= PROVIDED TEXT =

Ikinagalak ni Dave ang mataas na grade na nakuha niya sa PE.
Madaling iluto ang itlog.

On the other hand, gerunds are formed differently. There are two types: completed gerund and aspectless gerund. In contrast to the basic verbal forms, gerunds use affixes such as pag- or  pagka- and may also require syllabic duplication, depending on which aspect is desired.

Aspectless gerunds:

Paghihintay sa kanyang grade ang ikinababaliw ni Dave.
Pagpapadala ng sulat sa kanyang nanay ang lingguhang gawain ni Dave.
Pagsasalita nang mabagal ang kahinaan ni Dave.
Pagluluto ng itlog ang tanging alam ni Dave na gawin sa kusina.

Completed ("perfected") gerunds:

Ikinabaliw ni Dave ang pagkakapaghintay sa kanyang mga grade.
Ang pagkakapagpadala ng sulat ni Dave ang nagpakalma sa kanyang nanay.
Pinagalitan si Dave dahil sa kanyang pagkakapagsalita nang napakabagal.
Hindi tama ang pagkakapagluto ni Dave ng itlog.

Remember that although the preceding sentences are good for grammar exercises, most of them do not sound colloquial at all (which is not necessarily a bad thing).


----------



## Change1031

Thanks

I'll note down your explanation, but it seems like these are something in Advance Tagalog category, rather than Beginning Tagalog lol.


----------

= EXERCISE A =
From the Tagalog gerund thread, list every gerund form that appears in the example sentences under the heading "Completed ("perfected") gerunds".
= EXERCISE B =
Reproduce the portion of the Tagalog gerund thread starting at "Pagluluto ng itlog" and ending at "kanyang mga grade.".
= EXERCISE C =
Answer these questions about the Tagalog gerund thread:
(i) What two types of gerund does it name?
(ii) According to its remark after the examples, what do most of the preceding sentences not sound?
(iii) In which category does Change1031 say these forms seem to belong, rather than Beginning Tagalog?
Rely solely on the Tagalog gerund thread above.

= GIVEN ENTRIES =
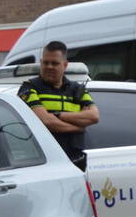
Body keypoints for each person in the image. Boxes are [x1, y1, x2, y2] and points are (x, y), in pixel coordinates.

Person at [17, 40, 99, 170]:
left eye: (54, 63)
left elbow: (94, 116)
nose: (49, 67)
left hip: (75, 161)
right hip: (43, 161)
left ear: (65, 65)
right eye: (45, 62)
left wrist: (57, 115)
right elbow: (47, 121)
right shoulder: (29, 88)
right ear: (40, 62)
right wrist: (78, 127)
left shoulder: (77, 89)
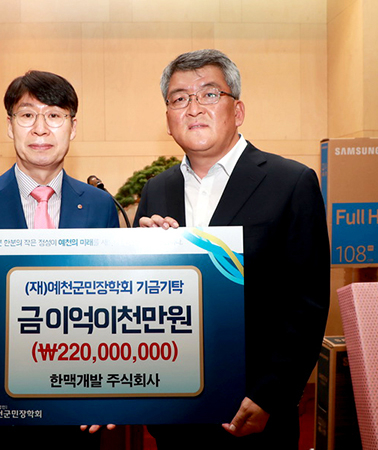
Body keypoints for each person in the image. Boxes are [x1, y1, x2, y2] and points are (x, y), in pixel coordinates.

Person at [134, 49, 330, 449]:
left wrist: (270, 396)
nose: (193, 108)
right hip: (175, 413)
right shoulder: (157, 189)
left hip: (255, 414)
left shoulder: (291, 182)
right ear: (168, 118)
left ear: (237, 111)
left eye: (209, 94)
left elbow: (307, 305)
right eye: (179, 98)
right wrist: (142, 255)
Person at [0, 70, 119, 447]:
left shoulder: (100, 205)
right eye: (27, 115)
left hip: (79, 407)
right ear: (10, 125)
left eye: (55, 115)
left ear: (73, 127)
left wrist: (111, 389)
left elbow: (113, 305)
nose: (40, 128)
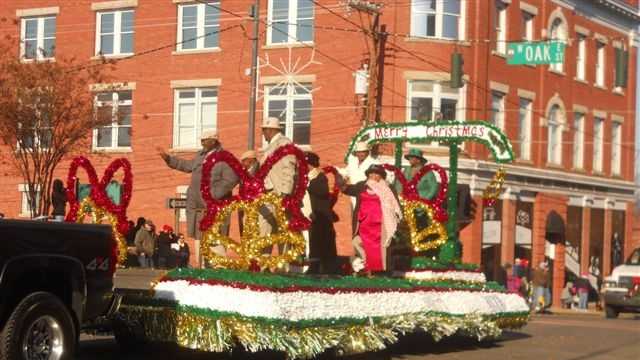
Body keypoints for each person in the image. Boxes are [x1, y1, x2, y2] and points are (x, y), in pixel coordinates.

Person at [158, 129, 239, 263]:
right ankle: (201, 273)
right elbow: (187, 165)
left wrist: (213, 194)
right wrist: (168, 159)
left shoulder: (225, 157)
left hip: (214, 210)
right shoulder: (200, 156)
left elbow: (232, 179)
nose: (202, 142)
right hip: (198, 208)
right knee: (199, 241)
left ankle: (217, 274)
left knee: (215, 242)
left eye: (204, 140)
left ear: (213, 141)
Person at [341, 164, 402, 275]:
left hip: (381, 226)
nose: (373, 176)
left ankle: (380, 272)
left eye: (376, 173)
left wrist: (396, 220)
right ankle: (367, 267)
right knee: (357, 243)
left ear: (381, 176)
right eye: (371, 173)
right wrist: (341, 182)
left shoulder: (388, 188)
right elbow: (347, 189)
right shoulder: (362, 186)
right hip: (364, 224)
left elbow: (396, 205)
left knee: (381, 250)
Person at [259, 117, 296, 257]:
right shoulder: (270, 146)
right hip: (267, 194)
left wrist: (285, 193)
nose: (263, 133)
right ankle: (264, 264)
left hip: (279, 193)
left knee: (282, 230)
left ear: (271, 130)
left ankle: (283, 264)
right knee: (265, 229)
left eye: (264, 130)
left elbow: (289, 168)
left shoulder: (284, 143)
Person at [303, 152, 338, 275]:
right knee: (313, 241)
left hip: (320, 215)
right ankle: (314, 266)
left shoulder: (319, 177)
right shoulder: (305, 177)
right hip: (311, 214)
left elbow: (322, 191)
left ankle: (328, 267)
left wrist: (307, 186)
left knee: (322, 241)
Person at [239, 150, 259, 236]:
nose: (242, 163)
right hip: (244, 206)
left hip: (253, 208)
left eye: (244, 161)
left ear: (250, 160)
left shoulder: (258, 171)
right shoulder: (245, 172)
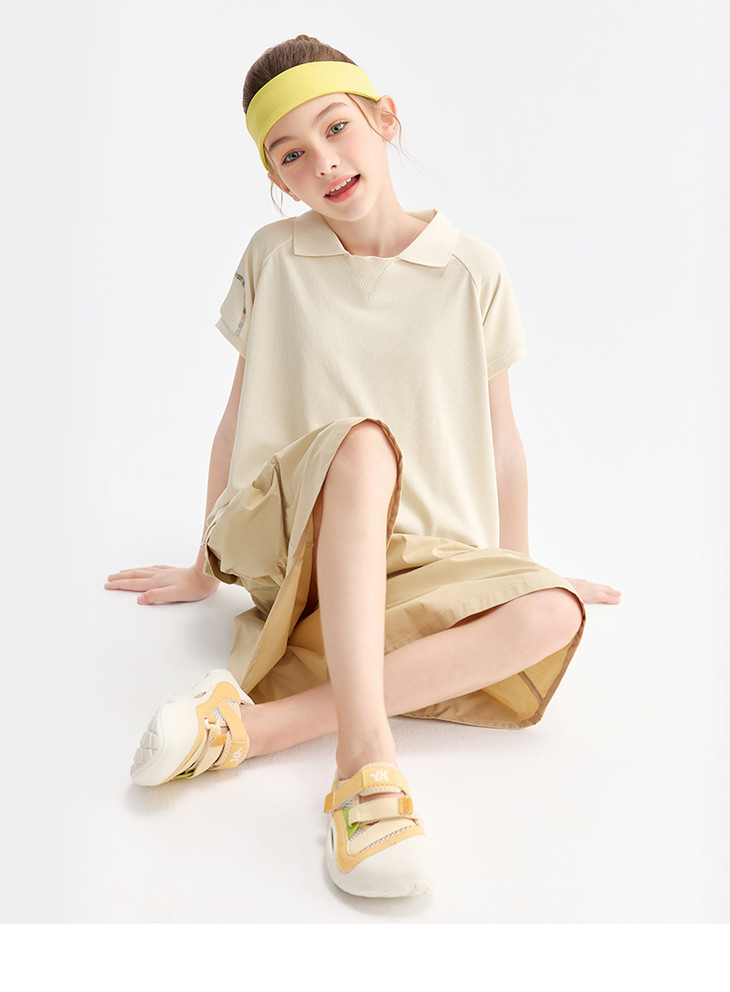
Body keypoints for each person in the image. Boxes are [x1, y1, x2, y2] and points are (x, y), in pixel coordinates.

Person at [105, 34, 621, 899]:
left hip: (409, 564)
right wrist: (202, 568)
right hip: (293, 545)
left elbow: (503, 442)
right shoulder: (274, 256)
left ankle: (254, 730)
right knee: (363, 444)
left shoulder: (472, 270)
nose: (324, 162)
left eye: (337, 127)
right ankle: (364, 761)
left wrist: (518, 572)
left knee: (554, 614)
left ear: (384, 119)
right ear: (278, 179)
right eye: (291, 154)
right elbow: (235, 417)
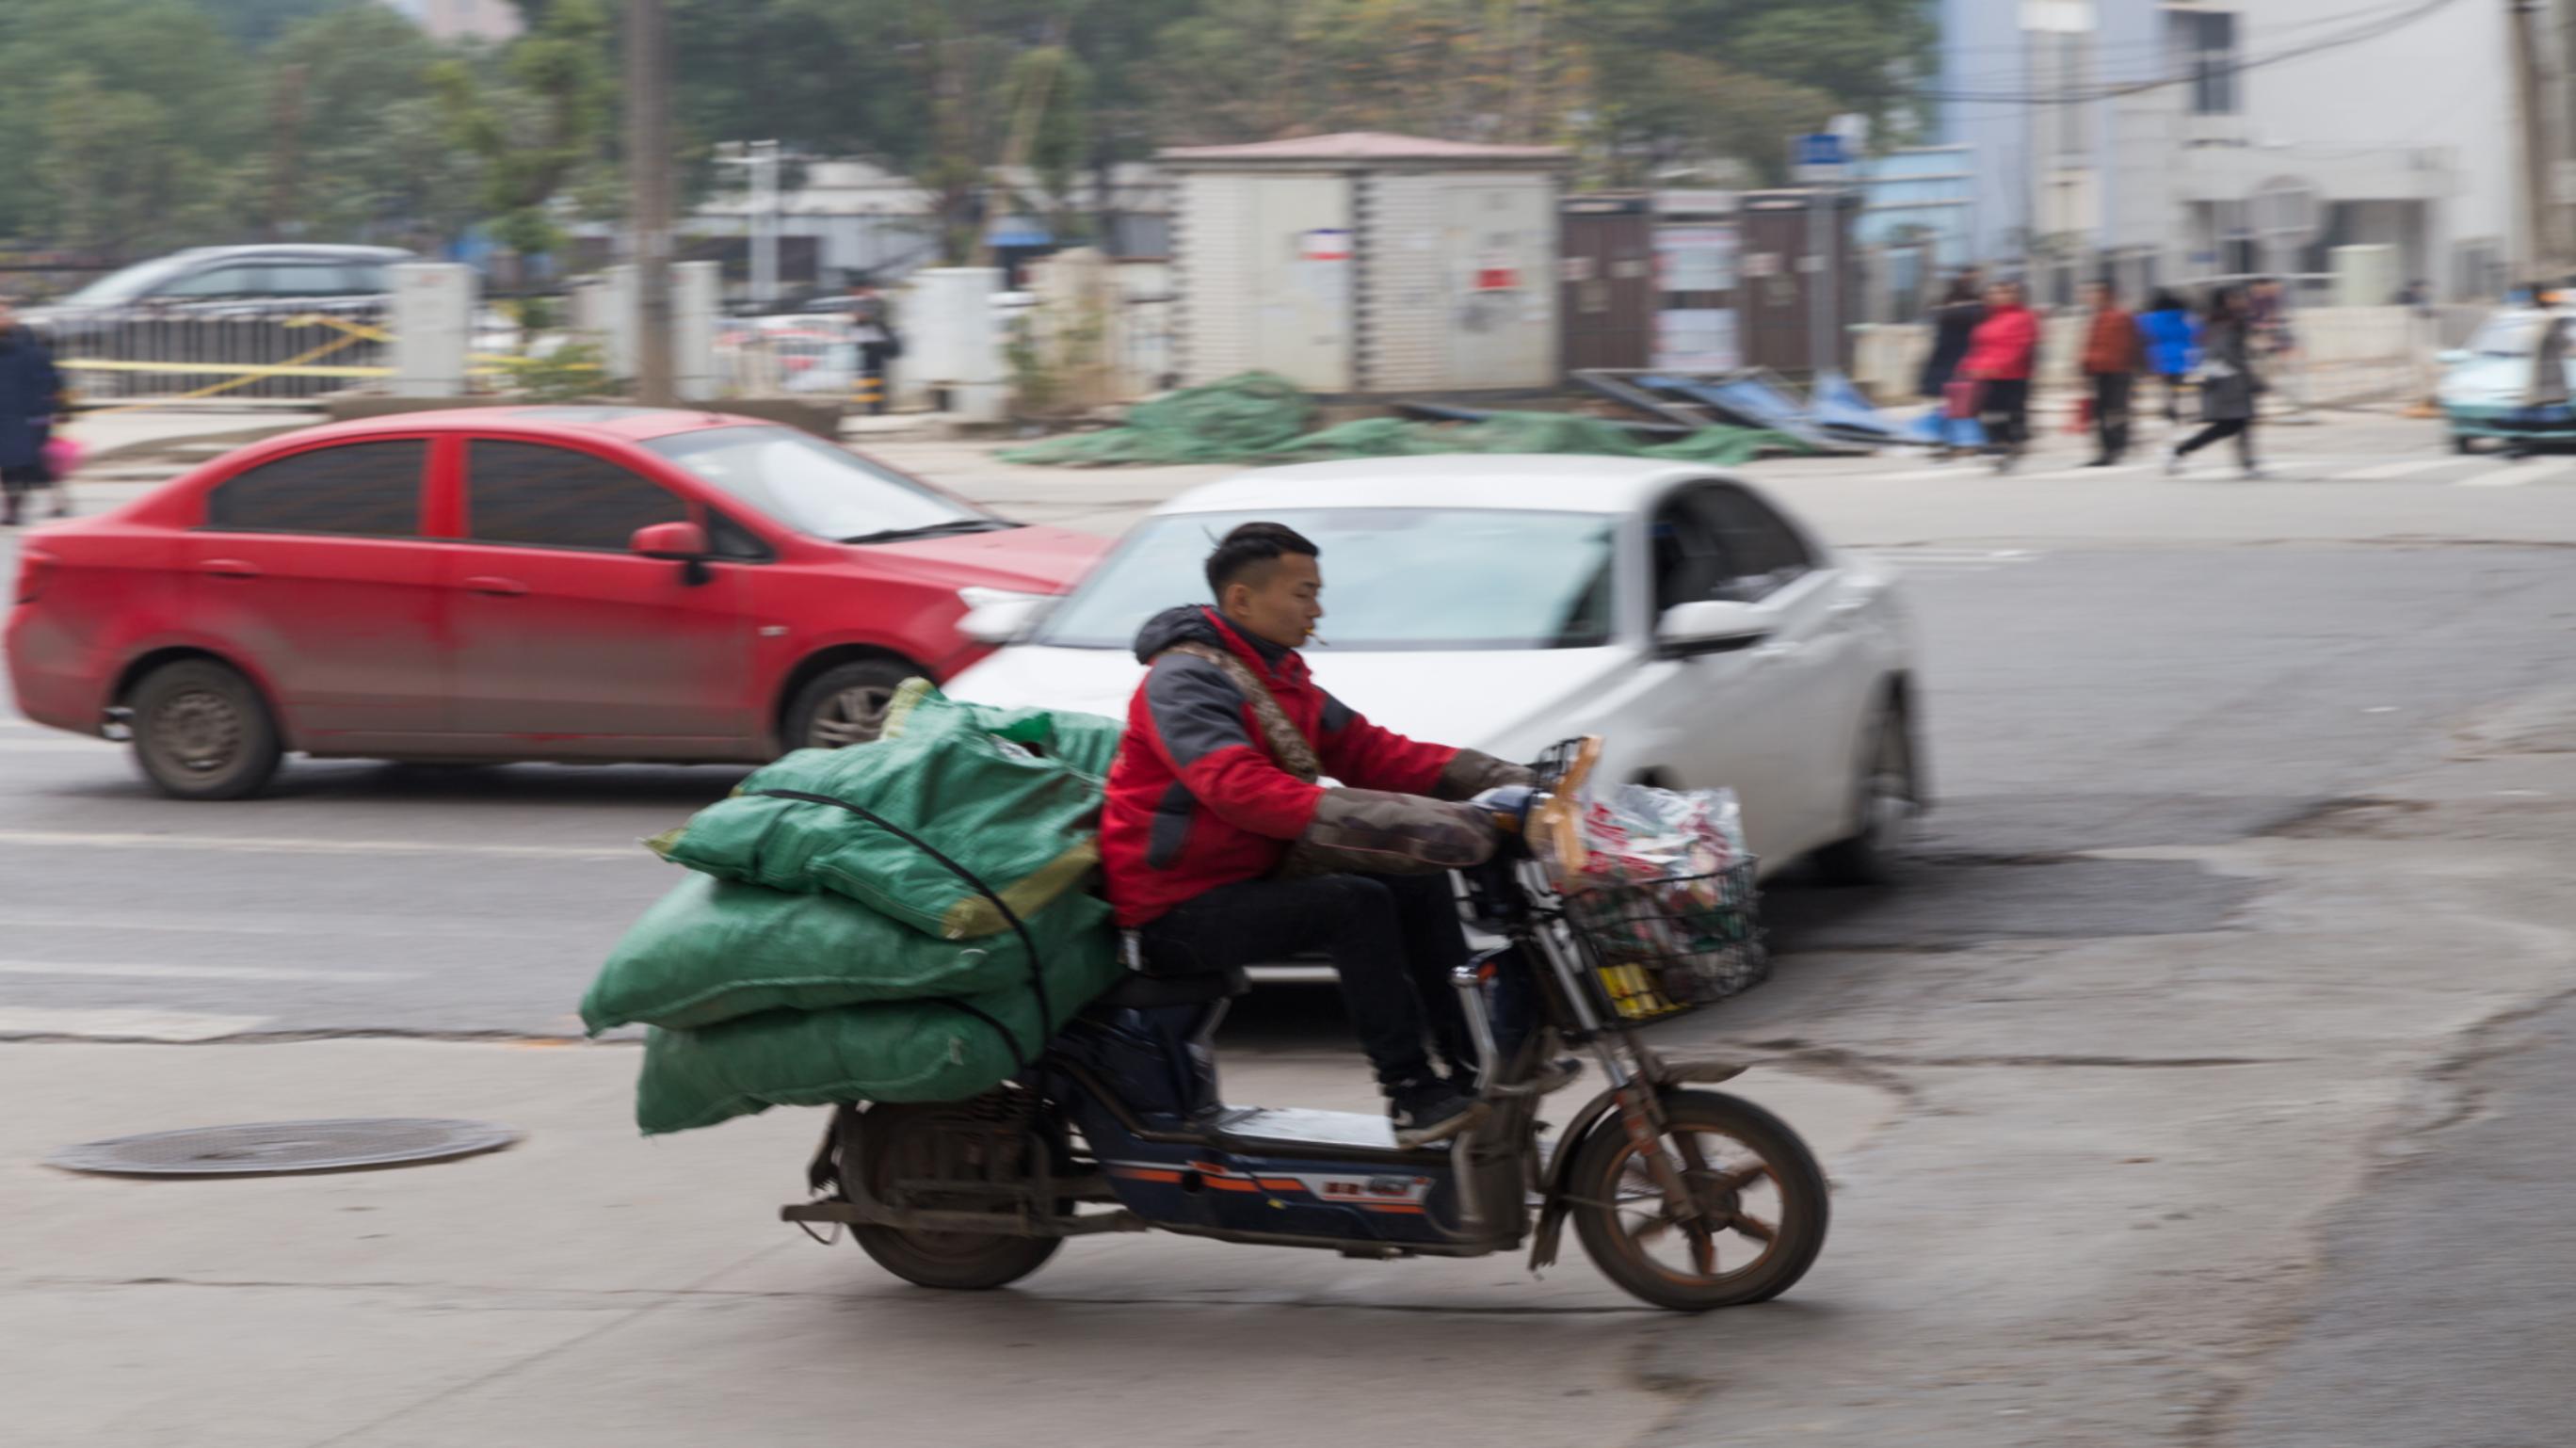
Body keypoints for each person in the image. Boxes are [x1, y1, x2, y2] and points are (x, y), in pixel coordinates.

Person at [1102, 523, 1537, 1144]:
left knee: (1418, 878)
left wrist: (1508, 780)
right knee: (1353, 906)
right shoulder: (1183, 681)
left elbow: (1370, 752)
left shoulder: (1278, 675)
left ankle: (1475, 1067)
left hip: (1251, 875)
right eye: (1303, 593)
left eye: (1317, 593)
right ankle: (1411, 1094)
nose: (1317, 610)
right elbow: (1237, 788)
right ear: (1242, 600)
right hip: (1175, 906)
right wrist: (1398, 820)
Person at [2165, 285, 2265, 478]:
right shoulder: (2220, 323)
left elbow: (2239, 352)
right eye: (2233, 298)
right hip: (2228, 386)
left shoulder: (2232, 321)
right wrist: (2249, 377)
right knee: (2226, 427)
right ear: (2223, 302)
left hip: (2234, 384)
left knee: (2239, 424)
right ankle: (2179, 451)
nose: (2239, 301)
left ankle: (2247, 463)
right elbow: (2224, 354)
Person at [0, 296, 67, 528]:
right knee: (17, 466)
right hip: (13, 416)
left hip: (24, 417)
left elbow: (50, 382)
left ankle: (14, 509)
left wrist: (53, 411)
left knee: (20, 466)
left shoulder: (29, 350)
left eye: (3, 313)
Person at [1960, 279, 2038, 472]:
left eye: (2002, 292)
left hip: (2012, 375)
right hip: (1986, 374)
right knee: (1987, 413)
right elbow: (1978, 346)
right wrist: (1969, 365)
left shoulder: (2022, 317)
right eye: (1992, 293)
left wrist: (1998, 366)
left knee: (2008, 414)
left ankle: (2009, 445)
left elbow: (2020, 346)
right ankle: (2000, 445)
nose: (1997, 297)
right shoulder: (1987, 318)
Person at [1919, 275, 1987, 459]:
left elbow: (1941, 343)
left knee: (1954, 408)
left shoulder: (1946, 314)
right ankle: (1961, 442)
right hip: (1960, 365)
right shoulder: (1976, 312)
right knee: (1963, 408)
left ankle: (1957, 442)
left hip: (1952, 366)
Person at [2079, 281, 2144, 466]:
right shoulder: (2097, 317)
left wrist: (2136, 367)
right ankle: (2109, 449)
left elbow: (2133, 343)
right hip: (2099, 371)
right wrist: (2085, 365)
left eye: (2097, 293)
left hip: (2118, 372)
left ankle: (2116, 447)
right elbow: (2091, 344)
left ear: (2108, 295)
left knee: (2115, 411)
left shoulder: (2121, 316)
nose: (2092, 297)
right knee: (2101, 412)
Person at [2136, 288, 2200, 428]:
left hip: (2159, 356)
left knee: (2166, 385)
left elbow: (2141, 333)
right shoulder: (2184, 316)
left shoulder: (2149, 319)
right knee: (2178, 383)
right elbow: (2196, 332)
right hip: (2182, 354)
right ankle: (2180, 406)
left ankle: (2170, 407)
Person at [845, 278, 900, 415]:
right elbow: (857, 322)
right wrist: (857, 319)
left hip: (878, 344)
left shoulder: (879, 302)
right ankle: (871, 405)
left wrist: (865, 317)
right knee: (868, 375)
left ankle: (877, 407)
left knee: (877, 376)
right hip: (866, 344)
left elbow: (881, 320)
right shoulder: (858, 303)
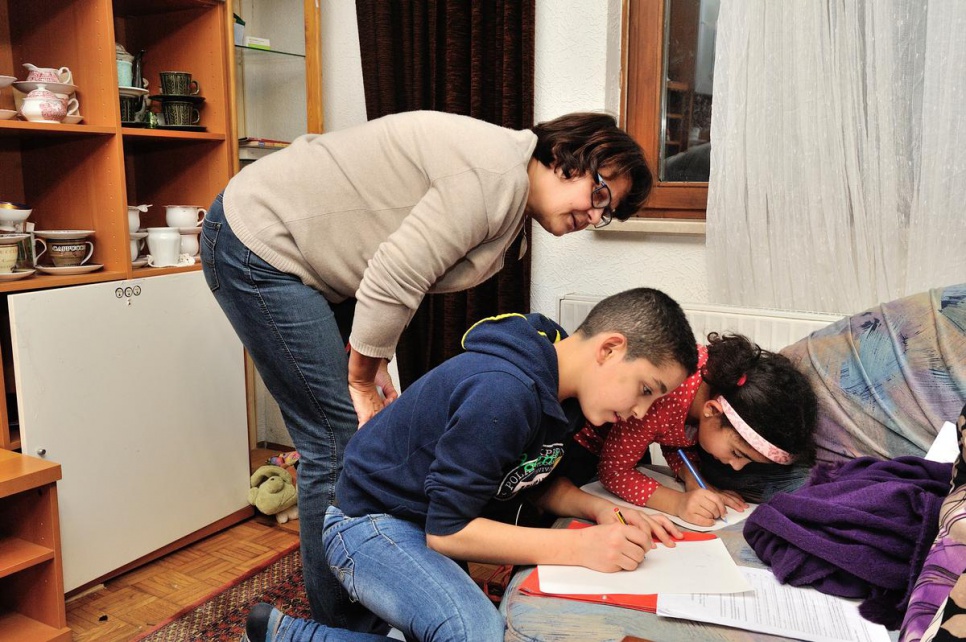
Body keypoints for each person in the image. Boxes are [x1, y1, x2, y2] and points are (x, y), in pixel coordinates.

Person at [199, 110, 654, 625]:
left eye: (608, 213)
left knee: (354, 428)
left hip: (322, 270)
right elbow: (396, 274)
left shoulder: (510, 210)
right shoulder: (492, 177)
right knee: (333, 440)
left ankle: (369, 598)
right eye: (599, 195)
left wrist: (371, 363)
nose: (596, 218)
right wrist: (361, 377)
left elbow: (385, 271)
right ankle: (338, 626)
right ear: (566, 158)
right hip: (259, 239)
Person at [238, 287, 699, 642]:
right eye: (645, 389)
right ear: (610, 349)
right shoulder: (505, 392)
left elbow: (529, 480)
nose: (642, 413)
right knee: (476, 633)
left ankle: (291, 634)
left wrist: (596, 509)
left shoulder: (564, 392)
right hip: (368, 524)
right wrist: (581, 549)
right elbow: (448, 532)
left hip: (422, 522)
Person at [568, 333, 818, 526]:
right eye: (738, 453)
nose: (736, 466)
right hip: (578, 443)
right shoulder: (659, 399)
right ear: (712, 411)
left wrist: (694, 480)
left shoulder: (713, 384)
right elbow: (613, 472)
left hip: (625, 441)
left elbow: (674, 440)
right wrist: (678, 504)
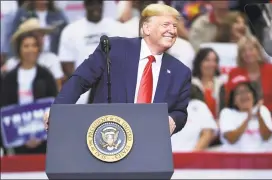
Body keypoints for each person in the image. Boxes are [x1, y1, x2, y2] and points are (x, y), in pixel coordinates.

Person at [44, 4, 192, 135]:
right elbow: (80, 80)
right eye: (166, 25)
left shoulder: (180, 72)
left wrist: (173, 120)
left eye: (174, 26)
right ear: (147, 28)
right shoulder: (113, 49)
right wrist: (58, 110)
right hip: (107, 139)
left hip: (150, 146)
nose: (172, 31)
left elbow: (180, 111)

= PROBLEM SOLUTION A =
pagkakapaghintay
pagkakapagpadala
pagkakapagsalita
pagkakapagluto

= PROBLEM SOLUTION B =
Pagluluto ng itlog ang tanging alam ni Dave na gawin sa kusina.

Completed ("perfected") gerunds:

Ikinabaliw ni Dave ang pagkakapaghintay sa kanyang mga grade.

= PROBLEM SOLUTION C =
(i) Completed gerund and aspectless gerund
(ii) Colloquial
(iii) Advance Tagalog